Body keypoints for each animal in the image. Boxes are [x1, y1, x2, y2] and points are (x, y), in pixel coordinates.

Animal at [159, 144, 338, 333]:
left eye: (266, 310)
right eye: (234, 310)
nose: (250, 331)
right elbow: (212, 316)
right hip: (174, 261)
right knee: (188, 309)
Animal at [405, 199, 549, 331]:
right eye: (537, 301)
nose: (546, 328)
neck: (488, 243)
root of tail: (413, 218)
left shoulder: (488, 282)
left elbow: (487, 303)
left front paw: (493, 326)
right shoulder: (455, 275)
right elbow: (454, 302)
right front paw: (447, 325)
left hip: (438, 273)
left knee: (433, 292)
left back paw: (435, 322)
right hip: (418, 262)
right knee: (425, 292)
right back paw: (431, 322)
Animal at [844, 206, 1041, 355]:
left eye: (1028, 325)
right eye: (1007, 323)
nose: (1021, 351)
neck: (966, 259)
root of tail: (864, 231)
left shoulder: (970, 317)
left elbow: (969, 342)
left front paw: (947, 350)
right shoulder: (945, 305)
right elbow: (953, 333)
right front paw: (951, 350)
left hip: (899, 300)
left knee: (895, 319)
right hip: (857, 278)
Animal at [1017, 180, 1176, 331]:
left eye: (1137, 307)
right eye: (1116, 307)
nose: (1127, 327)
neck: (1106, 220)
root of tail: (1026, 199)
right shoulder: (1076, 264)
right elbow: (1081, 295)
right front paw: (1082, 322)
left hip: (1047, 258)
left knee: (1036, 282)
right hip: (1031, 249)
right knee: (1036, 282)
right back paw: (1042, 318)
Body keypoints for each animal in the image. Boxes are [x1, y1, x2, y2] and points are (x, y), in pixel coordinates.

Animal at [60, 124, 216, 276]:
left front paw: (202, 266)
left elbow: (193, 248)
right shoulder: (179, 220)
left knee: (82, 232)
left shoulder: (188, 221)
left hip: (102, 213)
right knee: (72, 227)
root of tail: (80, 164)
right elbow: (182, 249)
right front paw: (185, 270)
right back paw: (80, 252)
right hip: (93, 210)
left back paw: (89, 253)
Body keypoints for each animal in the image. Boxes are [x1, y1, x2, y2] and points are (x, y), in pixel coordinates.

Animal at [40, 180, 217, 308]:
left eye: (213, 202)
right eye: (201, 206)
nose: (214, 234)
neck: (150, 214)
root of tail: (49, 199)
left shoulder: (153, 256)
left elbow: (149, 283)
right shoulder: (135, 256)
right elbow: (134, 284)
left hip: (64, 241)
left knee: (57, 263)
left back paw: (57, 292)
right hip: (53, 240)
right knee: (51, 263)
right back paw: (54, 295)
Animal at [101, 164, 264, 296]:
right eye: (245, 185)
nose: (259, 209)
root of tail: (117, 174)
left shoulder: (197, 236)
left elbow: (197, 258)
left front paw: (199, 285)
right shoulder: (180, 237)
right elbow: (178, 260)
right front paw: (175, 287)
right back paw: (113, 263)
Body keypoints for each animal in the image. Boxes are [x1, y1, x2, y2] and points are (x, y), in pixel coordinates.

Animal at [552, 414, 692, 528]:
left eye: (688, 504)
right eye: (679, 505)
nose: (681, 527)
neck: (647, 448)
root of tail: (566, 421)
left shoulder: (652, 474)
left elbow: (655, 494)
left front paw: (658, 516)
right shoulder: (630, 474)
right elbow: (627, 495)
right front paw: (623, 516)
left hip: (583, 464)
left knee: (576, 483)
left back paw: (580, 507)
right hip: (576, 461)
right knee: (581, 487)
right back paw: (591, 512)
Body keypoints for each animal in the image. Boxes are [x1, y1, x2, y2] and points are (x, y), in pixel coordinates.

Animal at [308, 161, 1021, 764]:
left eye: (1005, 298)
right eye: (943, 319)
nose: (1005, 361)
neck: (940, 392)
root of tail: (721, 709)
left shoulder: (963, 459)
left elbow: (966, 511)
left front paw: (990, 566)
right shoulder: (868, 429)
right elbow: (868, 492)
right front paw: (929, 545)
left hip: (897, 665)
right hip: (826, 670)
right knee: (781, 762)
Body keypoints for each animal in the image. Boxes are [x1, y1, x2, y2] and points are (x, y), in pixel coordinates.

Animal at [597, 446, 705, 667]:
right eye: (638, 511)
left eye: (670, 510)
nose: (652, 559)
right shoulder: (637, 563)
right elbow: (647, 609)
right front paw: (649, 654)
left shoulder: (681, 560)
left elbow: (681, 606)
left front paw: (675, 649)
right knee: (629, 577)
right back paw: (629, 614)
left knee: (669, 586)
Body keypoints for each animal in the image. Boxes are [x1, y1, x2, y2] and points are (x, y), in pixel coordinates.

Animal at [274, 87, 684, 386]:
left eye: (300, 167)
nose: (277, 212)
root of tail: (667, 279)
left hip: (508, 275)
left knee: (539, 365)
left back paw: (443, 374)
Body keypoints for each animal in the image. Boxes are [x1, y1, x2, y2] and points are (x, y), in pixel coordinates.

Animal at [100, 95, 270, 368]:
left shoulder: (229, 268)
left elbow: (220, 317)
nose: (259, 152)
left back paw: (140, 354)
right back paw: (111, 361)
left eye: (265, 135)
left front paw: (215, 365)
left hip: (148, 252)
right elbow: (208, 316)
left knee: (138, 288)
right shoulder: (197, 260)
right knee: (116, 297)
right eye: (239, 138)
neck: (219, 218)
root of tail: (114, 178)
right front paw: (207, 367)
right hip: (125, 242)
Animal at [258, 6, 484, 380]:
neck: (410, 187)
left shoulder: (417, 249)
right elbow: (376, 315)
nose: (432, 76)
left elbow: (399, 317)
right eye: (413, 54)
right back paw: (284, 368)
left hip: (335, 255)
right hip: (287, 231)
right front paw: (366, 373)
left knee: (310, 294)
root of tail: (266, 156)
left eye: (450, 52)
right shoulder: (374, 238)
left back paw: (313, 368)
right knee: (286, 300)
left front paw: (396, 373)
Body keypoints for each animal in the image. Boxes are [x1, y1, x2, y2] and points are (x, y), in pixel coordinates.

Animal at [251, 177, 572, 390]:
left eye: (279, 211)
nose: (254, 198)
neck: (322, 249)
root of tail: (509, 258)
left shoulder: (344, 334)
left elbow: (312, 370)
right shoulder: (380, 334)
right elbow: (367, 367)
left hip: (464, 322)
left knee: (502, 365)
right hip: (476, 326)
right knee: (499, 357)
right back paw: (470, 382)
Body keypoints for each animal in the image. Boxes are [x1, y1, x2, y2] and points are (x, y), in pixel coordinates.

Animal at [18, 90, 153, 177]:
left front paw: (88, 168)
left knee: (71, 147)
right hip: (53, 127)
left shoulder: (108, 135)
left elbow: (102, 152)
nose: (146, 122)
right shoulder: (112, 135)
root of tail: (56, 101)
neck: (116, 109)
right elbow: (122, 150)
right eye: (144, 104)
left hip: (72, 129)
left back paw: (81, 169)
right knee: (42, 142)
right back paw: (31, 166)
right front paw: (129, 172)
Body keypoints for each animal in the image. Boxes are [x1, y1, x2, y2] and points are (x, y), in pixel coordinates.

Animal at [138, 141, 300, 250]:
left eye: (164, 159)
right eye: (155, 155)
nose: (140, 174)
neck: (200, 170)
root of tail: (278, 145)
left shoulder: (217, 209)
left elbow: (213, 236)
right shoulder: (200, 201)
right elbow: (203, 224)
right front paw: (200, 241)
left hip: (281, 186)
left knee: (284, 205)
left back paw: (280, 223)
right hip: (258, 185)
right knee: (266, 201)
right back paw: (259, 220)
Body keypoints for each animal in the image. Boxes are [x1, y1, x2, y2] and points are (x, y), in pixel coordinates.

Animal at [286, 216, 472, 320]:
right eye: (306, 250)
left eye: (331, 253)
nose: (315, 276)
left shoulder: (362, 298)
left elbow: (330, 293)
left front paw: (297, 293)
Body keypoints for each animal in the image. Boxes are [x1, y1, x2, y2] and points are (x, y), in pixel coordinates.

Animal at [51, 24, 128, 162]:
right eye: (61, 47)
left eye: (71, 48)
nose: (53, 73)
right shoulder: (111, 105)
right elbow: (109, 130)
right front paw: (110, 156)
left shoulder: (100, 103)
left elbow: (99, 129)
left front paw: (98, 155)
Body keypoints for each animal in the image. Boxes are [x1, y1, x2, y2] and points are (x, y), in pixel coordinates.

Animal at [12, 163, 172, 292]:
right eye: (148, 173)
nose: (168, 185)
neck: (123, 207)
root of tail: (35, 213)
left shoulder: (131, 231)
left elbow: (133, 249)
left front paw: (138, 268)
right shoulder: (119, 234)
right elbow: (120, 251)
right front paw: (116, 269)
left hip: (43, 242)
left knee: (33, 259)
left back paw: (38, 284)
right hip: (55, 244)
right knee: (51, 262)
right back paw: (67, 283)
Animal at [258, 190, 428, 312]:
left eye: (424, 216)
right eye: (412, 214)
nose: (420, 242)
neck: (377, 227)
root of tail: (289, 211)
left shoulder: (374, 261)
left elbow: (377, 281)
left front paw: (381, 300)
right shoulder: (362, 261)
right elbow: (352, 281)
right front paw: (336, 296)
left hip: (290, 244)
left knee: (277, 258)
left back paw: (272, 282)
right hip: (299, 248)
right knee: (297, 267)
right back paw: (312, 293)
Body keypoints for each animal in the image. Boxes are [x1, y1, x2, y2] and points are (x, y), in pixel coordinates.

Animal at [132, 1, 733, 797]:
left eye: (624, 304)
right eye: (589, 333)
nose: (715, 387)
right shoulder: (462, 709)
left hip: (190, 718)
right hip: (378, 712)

▬▬▬▬▬▬

Your goal: From the records above, quote only the lines running from the line with "nose: (168, 185)" to the line with "right knee: (51, 262)", both lines included.

Completed exercise:
nose: (168, 185)
neck: (123, 207)
root of tail: (35, 213)
left shoulder: (131, 231)
left elbow: (133, 249)
left front paw: (138, 268)
right shoulder: (119, 234)
right elbow: (120, 251)
right front paw: (116, 269)
left hip: (43, 242)
left knee: (33, 259)
left back paw: (38, 284)
right hip: (55, 244)
right knee: (51, 262)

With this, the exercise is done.